Orum Therapeutic unveils clinical design of HER2 target ‘GSPT1 degrader’ at ASCO

Orum Therapeutics (CEO Lee Seung-joo) presented HER2-targeted GSPT1 (G1 to S phase transition) for patients with advanced solid tumors expressing HER2 at the American Society of Clinical Oncology (ASCO) held in Chicago, USA from 2nd (local time) to 5th. We will disclose the design of a phase 1 clinical trial of protein 1) decomposer ‘ORM-5029 (development code name)’. ‘GSPT1’ is a ‘translation termination factor’ that regulates the final step of translation during intracellular protein synthesis.

ORM-5029 is a substance that specializes in degrading GSPT1 only in specific target cells, not general cells, by using Oreum’s first platform technology, TPD (Dual-Precision Targeted Protein Degradation). It is a combined HER2-targeted antibody drug (ADC) that combines a GSPT1 disruptor with ‘Pertuzumab (product name: Perzeta)’. The company explained that it increases the tolerance period compared to the effectiveness of protein degradation and improved drug delivery.

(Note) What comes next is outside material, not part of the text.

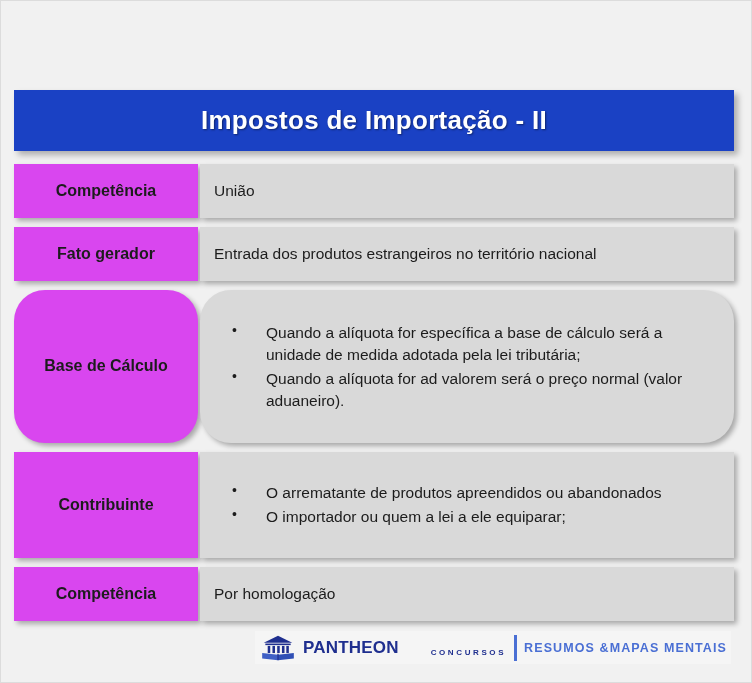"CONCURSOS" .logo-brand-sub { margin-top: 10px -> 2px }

According to the company, this poster presentation is led by Professor Sara A. Hurvitz (Director of Clinical Research in Breast Cancer) at the David Geffen School of Medicine at the University of California, Los Angeles (UCLA), who is currently is conducting clinical trials in the United States. Professor Hervitz conducted the clinical study ‘DESTINY-Breast03’ comparing the ADC treatment of HER2-positive breast cancer ‘Enhertu (ingredient trastuzumab deluxtecan)’ and ‘Cascyla (ingredient trastuzumab emtansine)’.

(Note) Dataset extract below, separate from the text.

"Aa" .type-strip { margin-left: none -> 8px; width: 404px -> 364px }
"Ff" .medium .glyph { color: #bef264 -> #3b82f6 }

The company is evaluating the safety, tolerability and efficacy of ORM-5029 by intravenous administration through a phase 1 clinical trial. Clinical trials, which began administering the first patient in October last year, are ongoing for approximately 80 patients breast cancer with the aim of developing a treatment for breast cancer that has relapsed or is refractory to existing HER2 targeted treatments such as Enhertu. Clinical trials are underway at more than six institutions, including UCLA, the MD Anderson Cancer Center, and the Dana Farber Cancer Institute.

Lee Seung-joo, CEO of Oreum Therapeutics, said, “Many new alternatives have been proposed for breast cancer treatment,” and “However, there are still areas for breast cancer patients with a poor prognosis. ” He added, “We will introduce an alternative treatment to patients by collaborating with clinicians who have made various attempts to treat breast cancer.”